You’re more likely to get these kinds of price-to-rent ratios in very low-price areas (deepest foreclosure-hit neighborhoods in Las Vegas or Florida), or with higher multi-unit buildings. Which is exactly what the Big Time Landlords are suggesting you do!
So why is the MMM approach different? Because it’s a small-time, holistic approach. I’m not interested in owning 10 or 100 rentals, just as I’m not interested in earning $10,000 per month in retirement income, or ever accepting a job that requires sustained car-commuting. I like to do everything in my life myself, or with friends, and I don’t outsource anything. This lowers my peak efficiency in dollars-per hour, but I feel it greatly improves my average efficiency in Laughs Per Day. By learning as many skills as possible, you gain adaptability that pops up throughout the rest of your life in the form of unexpected opportunities, solutions to problems, and ways to save or earn money for yourself and others.

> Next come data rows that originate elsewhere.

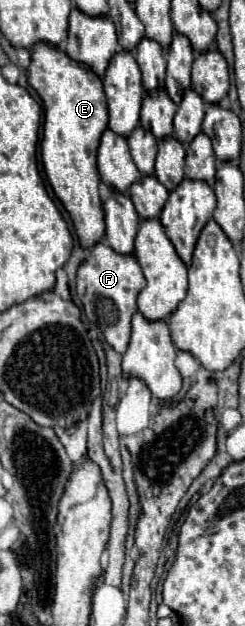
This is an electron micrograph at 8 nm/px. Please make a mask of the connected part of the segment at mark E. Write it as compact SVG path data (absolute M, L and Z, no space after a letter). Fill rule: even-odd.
M37 43L31 51L29 85L39 93L45 107L41 159L47 179L69 211L81 247L89 249L105 237L105 213L99 199L97 171L97 147L109 123L103 81L85 65L71 61L61 49Z

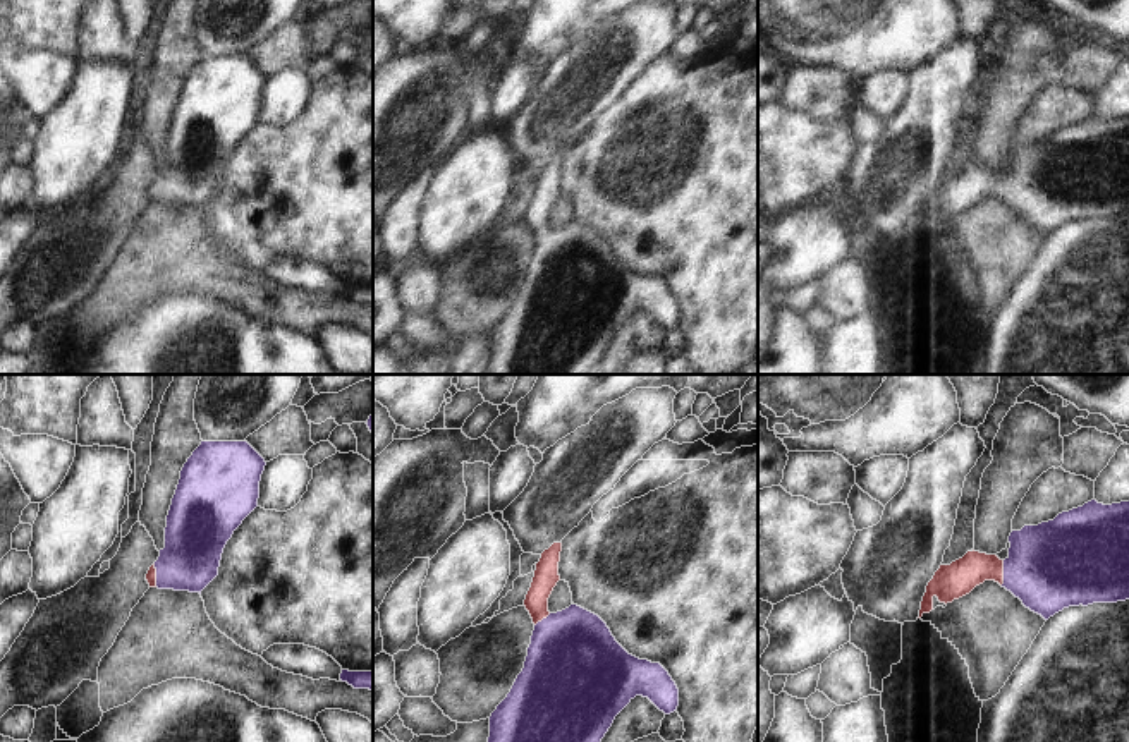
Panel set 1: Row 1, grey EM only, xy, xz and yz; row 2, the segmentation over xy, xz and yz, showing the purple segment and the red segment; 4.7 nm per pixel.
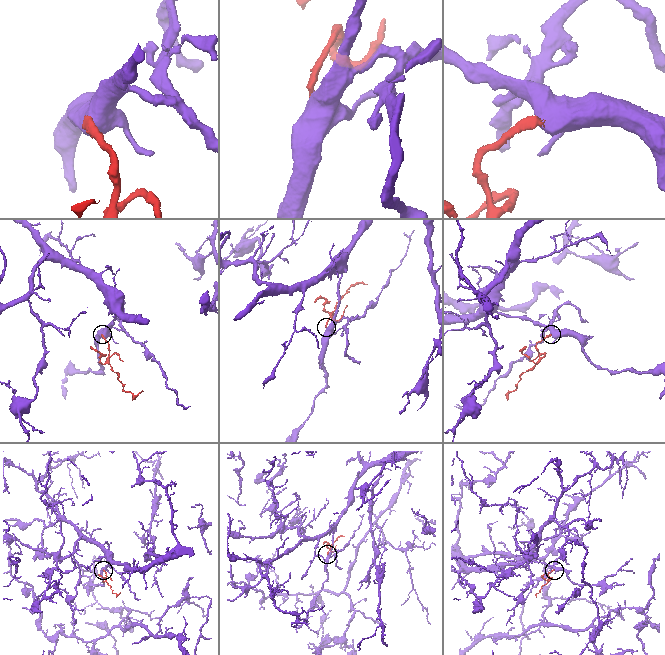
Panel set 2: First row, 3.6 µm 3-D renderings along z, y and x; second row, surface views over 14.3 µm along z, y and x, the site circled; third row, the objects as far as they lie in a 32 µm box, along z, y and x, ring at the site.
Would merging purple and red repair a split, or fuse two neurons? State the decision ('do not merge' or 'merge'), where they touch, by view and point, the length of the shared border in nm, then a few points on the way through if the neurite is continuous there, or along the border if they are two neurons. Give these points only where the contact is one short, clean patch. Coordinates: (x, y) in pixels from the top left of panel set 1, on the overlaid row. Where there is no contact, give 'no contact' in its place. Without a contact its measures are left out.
merge; contact yz (1004, 572); length 120 nm; way yz (1052, 565), (1004, 572), (966, 572), (958, 579)

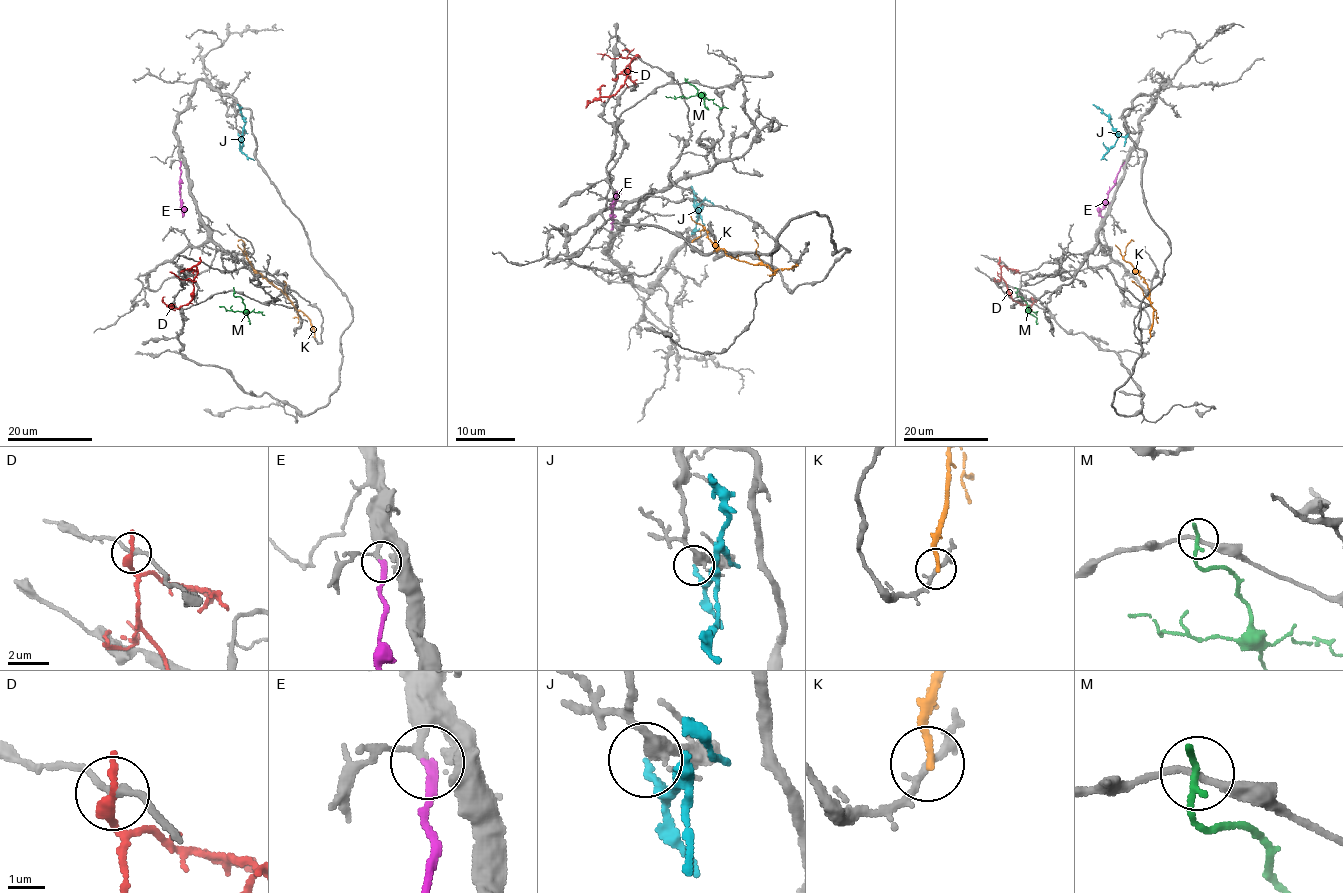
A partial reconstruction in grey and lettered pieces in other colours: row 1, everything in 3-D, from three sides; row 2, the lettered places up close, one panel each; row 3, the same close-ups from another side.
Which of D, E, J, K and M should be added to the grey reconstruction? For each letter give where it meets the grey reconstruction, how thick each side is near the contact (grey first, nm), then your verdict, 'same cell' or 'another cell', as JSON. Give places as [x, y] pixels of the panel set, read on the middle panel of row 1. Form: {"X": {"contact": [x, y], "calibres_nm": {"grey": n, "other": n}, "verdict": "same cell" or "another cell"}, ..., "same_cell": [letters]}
{"D": {"contact": [639, 56], "calibres_nm": {"grey": 170, "other": 400}, "verdict": "another cell"}, "E": {"contact": [611, 229], "calibres_nm": {"grey": 150, "other": 200}, "verdict": "same cell"}, "J": {"contact": [691, 234], "calibres_nm": {"grey": 360, "other": 200}, "verdict": "another cell"}, "K": {"contact": [796, 265], "calibres_nm": {"grey": 180, "other": 200}, "verdict": "another cell"}, "M": {"contact": [686, 81], "calibres_nm": {"grey": 180, "other": 220}, "verdict": "another cell"}, "same_cell": ["E"]}

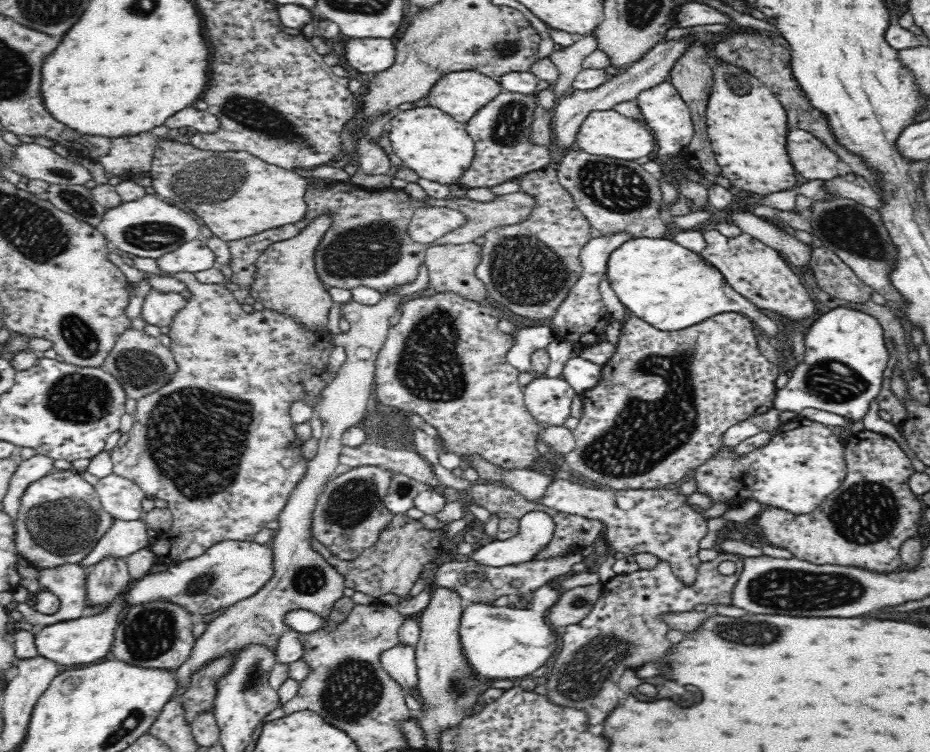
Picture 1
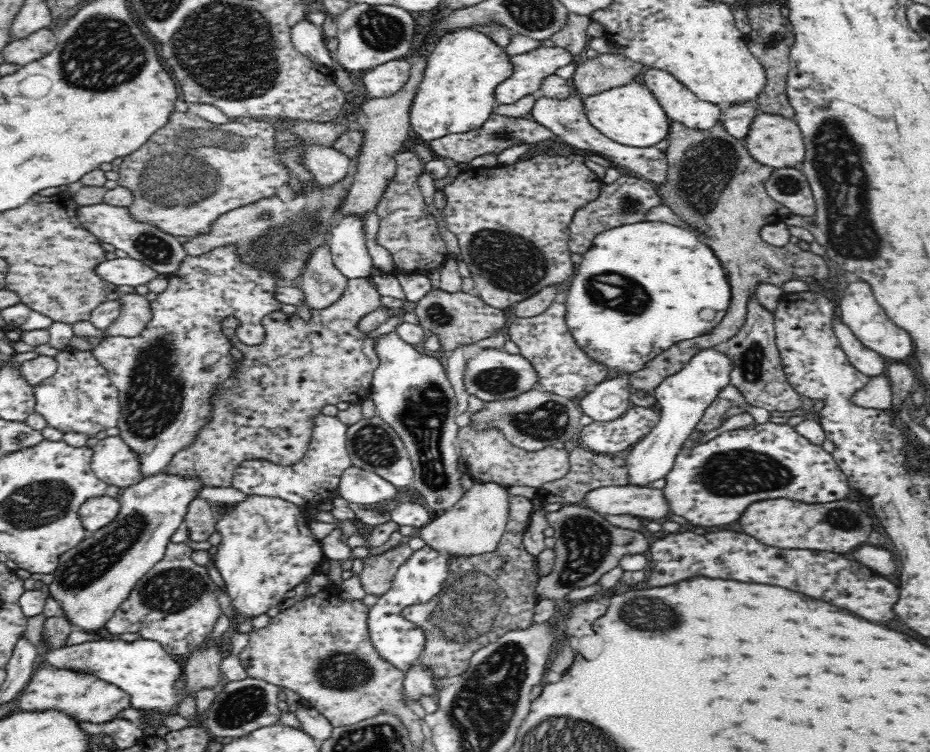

I am interested in going through this project where we will practice a huge variety of skills, from general market research and Landlord Theory (which we’re doing right now), through the various stages of materials shopping, interior design, and renovation, up to the marketing and tenant interviewing process.
Then it’s up to you, if you want to hold out for higher-cashflow houses or apartment buildings, or make a project out of a less-cheap house right in your own area as I’m doing.
My friend and I have over 25 property-years of rental house management experience together, and we’ve been through several dozen successful tenants, as well as an educational number of disastrous ones. Not as many as the Biggerpockets landlords, but enough to know how to continue building our ‘Stash nicely.
So the project goes on – 15 days until closing!
* What’s that photo? No, it’s not the house we’re buying (alas, you can’t get a giant victorian beauty like that for 115k in my town). Just an in-progress shot of the latest vibrant and high-end paint job from my painter friend who is the main investor in this project. Hopefully the little rental house ends up with a similarly cool paint scheme.